The first key of the JSON-object indicates, that it is a "atemporal" plausibility statement definition. The keys of the second level (here only 1) are the internal DQA tool variable names (MDR field 'variable_name') that create the context of the data element to be evaluated.

For each of these context variable names, the JSON keys provided must be defined. The 'filter'-key is optional, and needs to be defined when only a subset of the values present in the variable 'code1' are required for the plausibility relation. The 'constraints' can be used to apply value conformance checks on the filtered results.

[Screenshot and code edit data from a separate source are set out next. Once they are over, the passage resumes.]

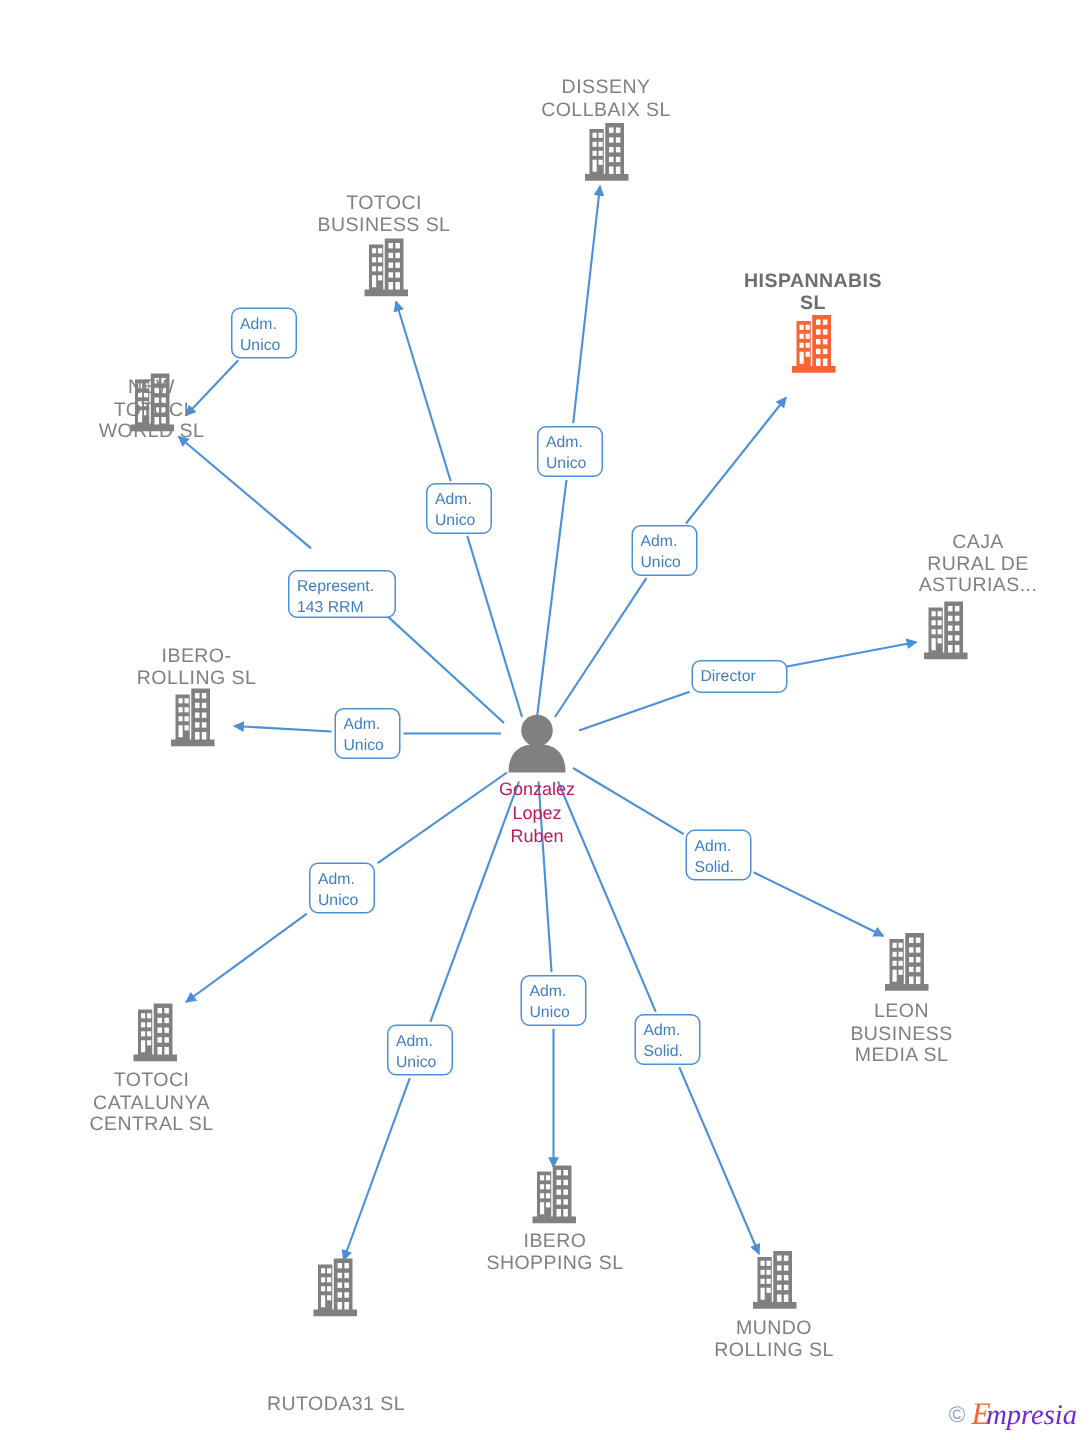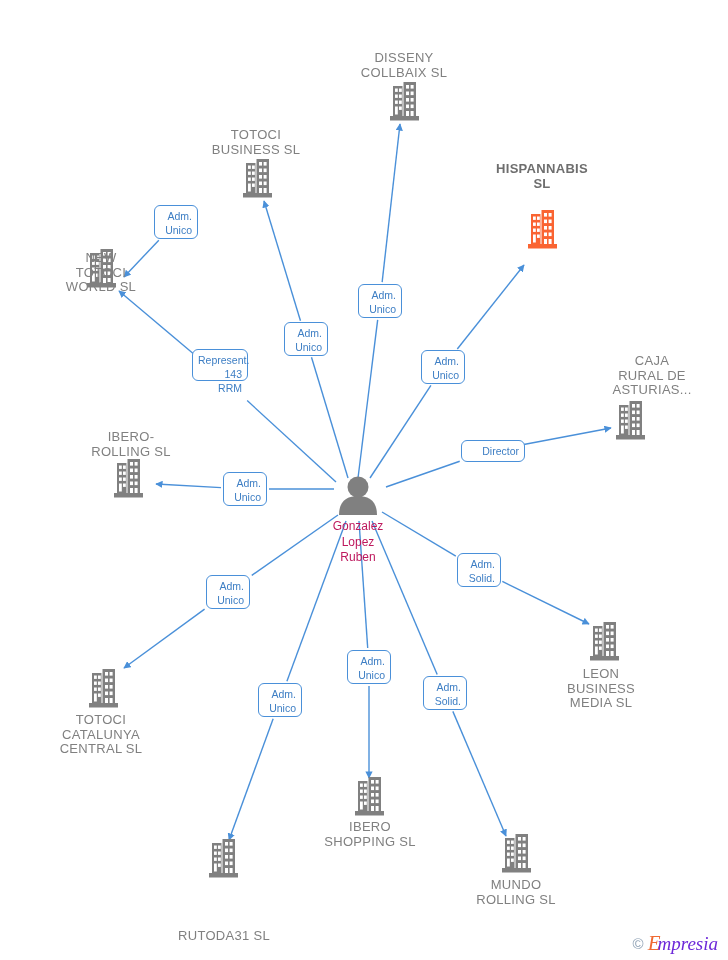--- a/index.html
+++ b/index.html
@@ -200,7 +200,7 @@
     <div class="node-label" style="left: 21px; top: 219px; width: 160px; margin-top: 32px;">NEW
 TOTOCI
 WORLD  SL</div>
-    <div class="node-label highlight" style="left: 462px; top: 162px; width: 160px;">HISPANNABIS
+    <div class="node-label highlight" style="left: 462px; top: 180px; width: 160px;">HISPANNABIS
 SL</div>
     <div class="node-label" style="left: 572px; top: 354px; width: 160px;">CAJA
 RURAL DE

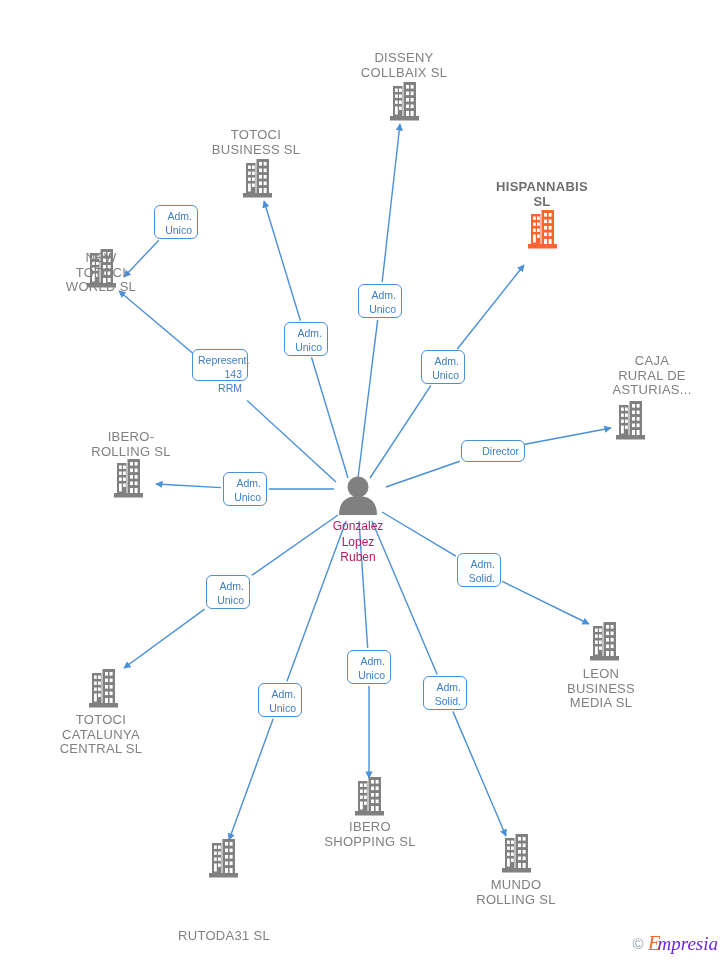--- a/index.html
+++ b/index.html
@@ -55,7 +55,7 @@
     font-family: "Liberation Sans", sans-serif;
     font-size: 10.5px;
     line-height: 14px;
-    text-align: right;
+    text-align: left;
     padding: 3px 5px 3px 5px;
     white-space: pre-line;
     user-select: none;

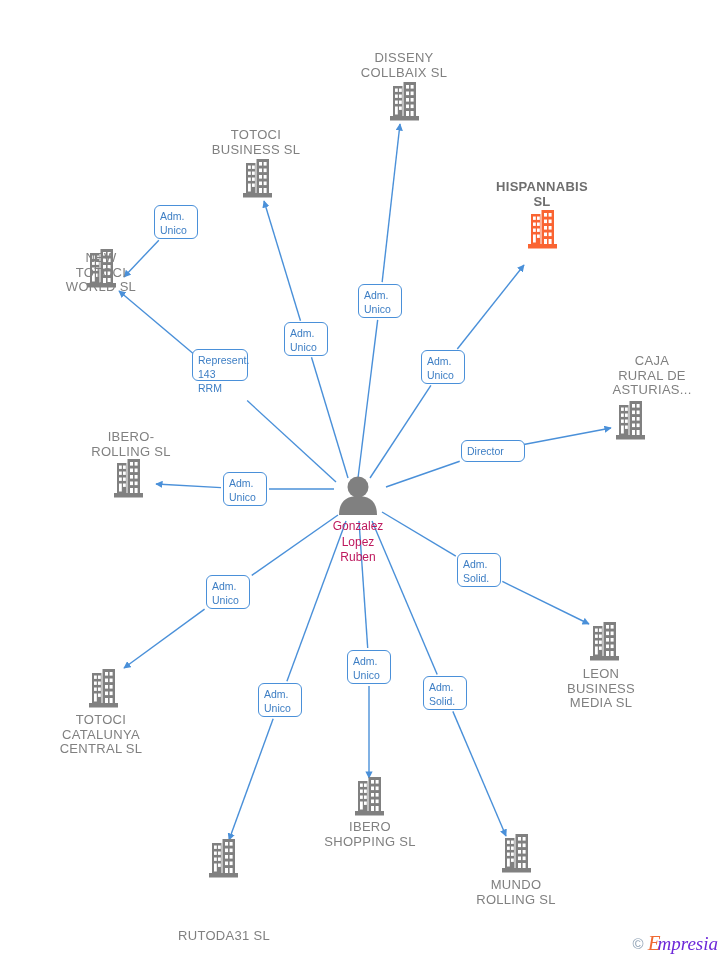--- a/index.html
+++ b/index.html
@@ -227,7 +227,7 @@
 Unico</div>
     <div class="edge-label" style="left: 154px; top: 205px; width: 44px; height: 34px;">Adm.
 Unico</div>
-    <div class="edge-label" style="left: 192px; top: 349px; width: 56px; height: 32px;">Represent.
+    <div class="edge-label" style="left: 192px; top: 380px; width: 72px; height: 32px;">Represent.
 143 RRM</div>
     <div class="edge-label" style="left: 421px; top: 350px; width: 44px; height: 34px;">Adm.
 Unico</div>

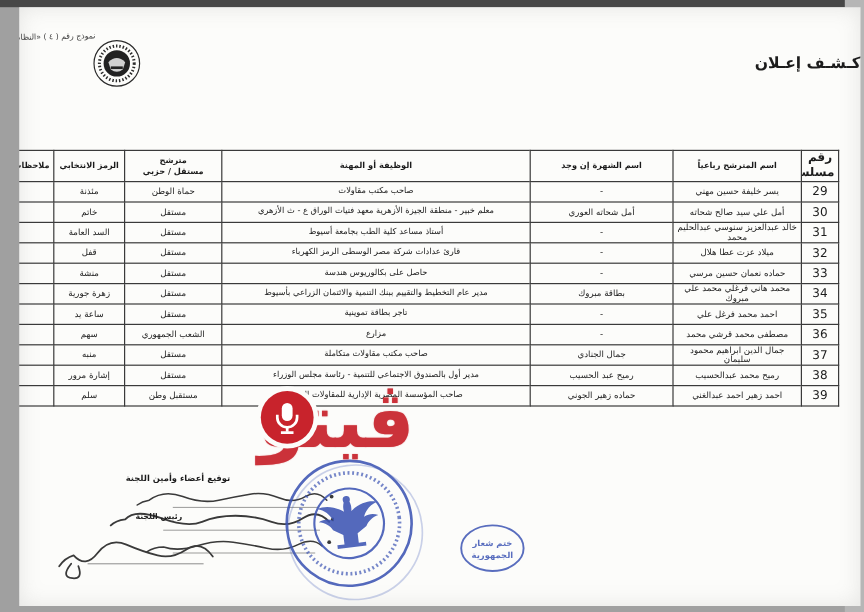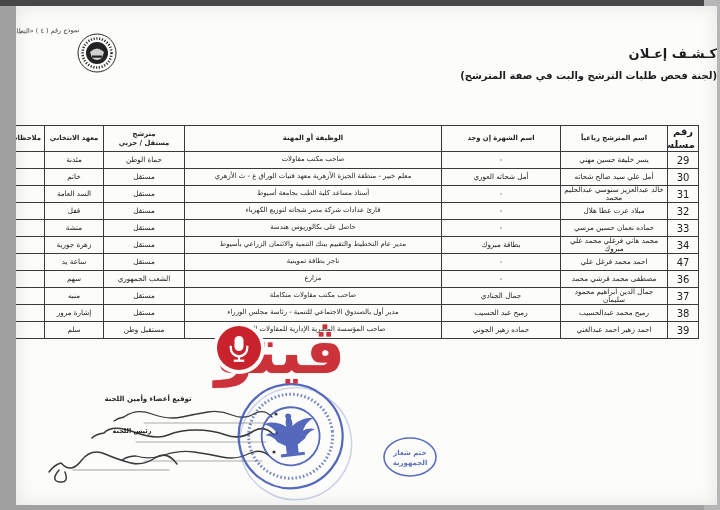--- a/index.html
+++ b/index.html
@@ -85,7 +85,6 @@
 
     <div class="titles">
       <div class="t1">كـشـف إعـلان</div>
-      <div class="t3">(لجنة فحص طلبات الترشح والبت في صفة المترشح)</div>
     </div>
 
     <table class="sheet" dir="rtl">

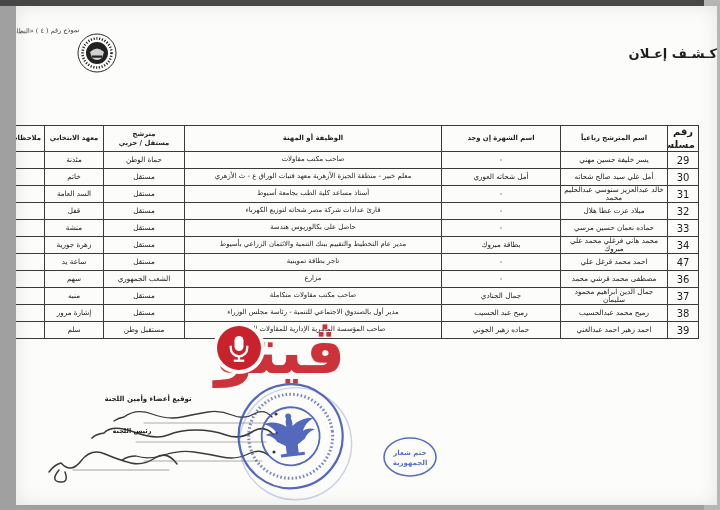--- a/index.html
+++ b/index.html
@@ -97,7 +97,7 @@
             <th>الوظيفة أو المهنة</th>
             <th>مترشح
 مستقل / حزبي</th>
-            <th>معهد الانتخابي</th>
+            <th>الرمز الانتخابي</th>
             <th>ملاحظات</th>
           </tr>
       </thead>

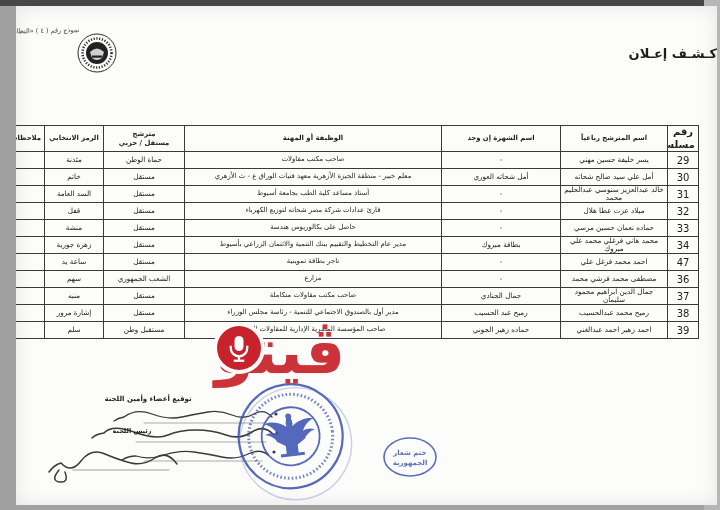--- a/index.html
+++ b/index.html
@@ -133,7 +133,7 @@
             <td>32</td>
             <td>ميلاد عزت عطا هلال</td>
             <td>-</td>
-            <td>قارئ عدادات شركة مصر شحاته لتوزيع الكهرباء</td>
+            <td>قارئ عدادات شركة مصر الوسطى الرمز الكهرباء</td>
             <td>مستقل</td>
             <td>قفل</td>
             <td></td>

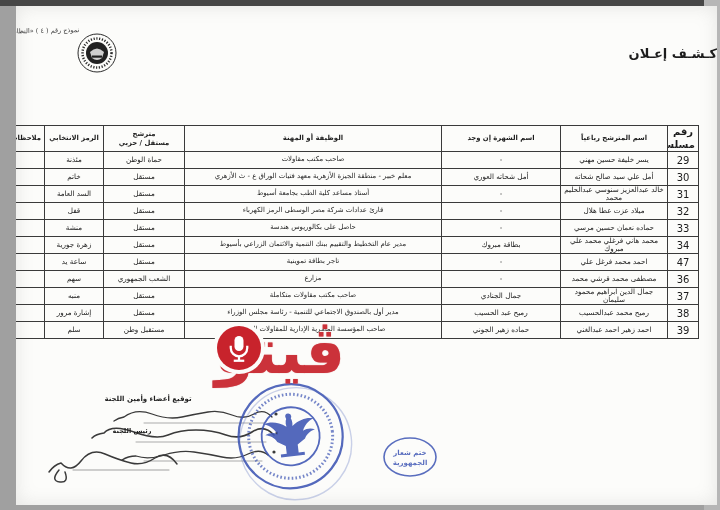--- a/index.html
+++ b/index.html
@@ -157,7 +157,7 @@
             <td></td>
           </tr>
           <tr>
-            <td>47</td>
+            <td>35</td>
             <td>احمد محمد فرغل علي</td>
             <td>-</td>
             <td>تاجر بطاقة تموينية</td>

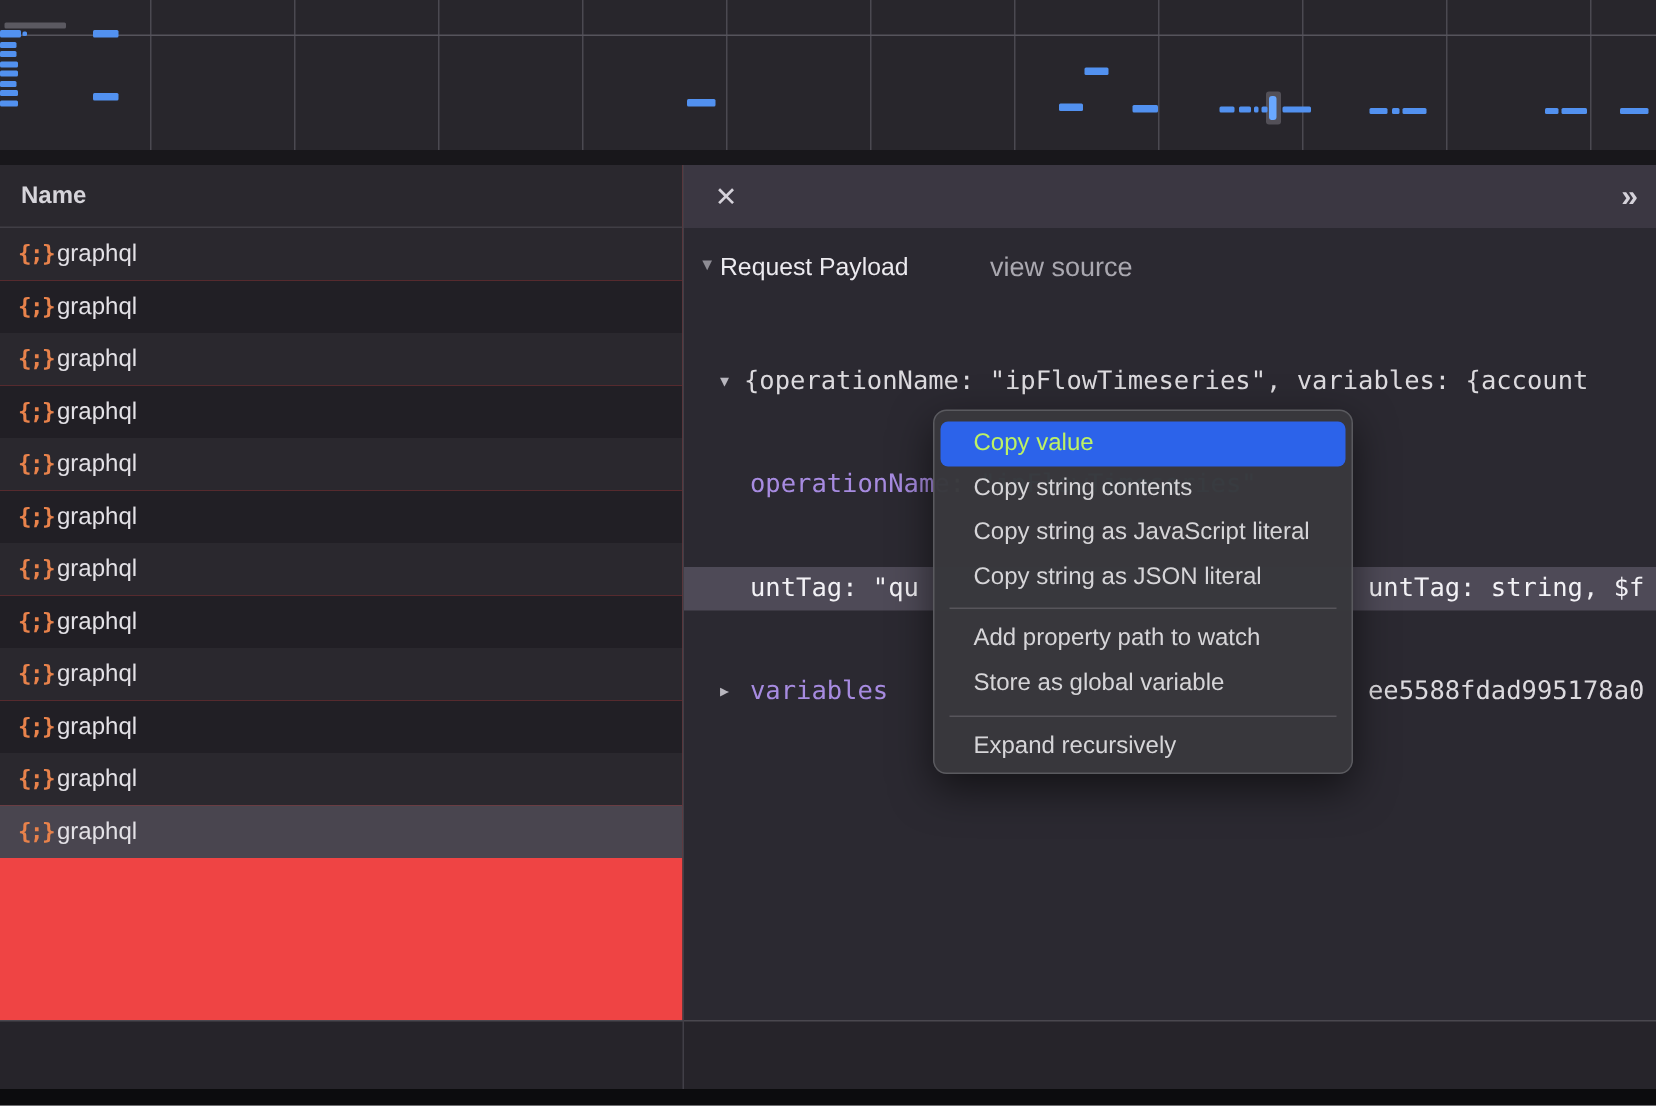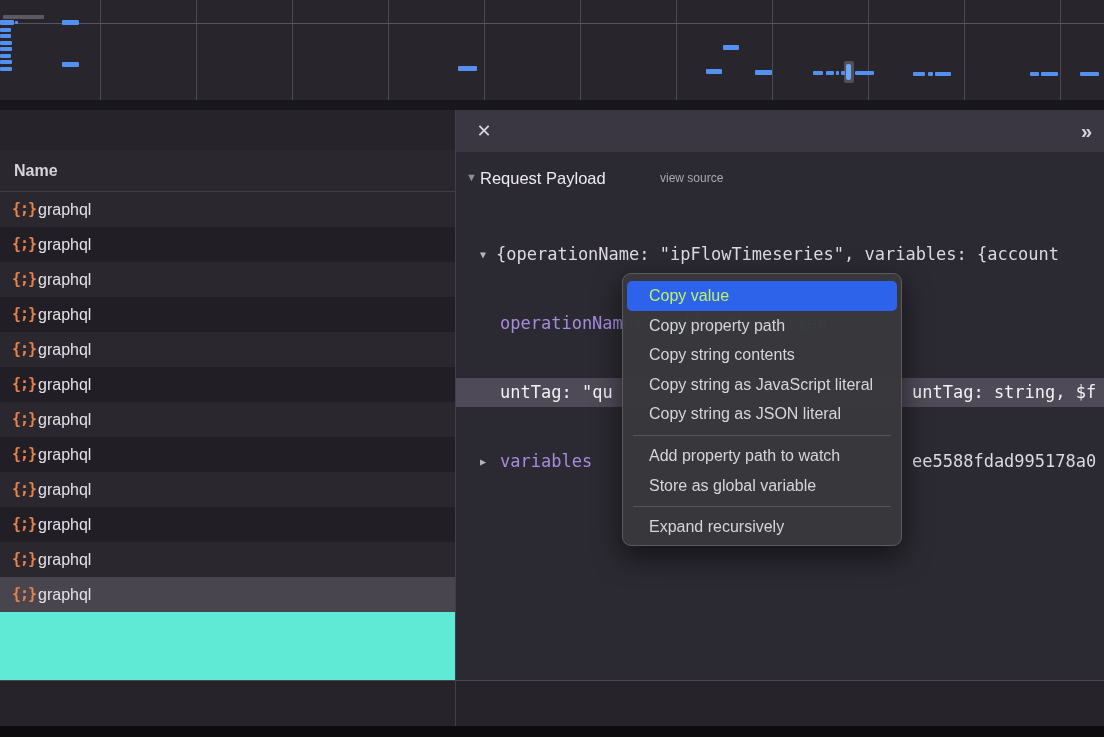--- a/index.html
+++ b/index.html
@@ -32,7 +32,7 @@
   .v-divider{position:absolute;left:455px;top:110px;width:1px;height:616px;background:#413f47;z-index:3;}
 
   
-  .left-panel{position:absolute;left:0;top:0;width:455px;height:570px;background:#5eead4;overflow:hidden;margin-top:40px;}
+  .left-panel{position:absolute;left:0;top:0;width:455px;height:570px;background:#ef4444;overflow:hidden;}
   .table-header{position:absolute;left:0;top:0;width:455px;height:42px;background:#2a282e;
     border-bottom:1px solid #403e45;color:#d6d4da;font-size:16px;line-height:42px;padding-left:14px;font-weight:bold;}
   .req-rows{position:absolute;left:0;top:42px;width:455px;}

To understand the 'join_crit'-key, one needs to be aware of the two-column data structure of the dataelements inside the DQA tool (also see above Formatting of SQL Statements). If there is no table available holding both columns 'code1' and 'variable1', the 'join_crit'-key can be used as an intermediate step for connecting / joining these tables. However, therefore a two-column table with 'code1' and 'variable2' and another table with the mappings between 'variable1' and 'variable2' need to be present in the DQA tool.

💡 For convenience, you can build your own python scripts to write these plausibilities to the mdr.csv.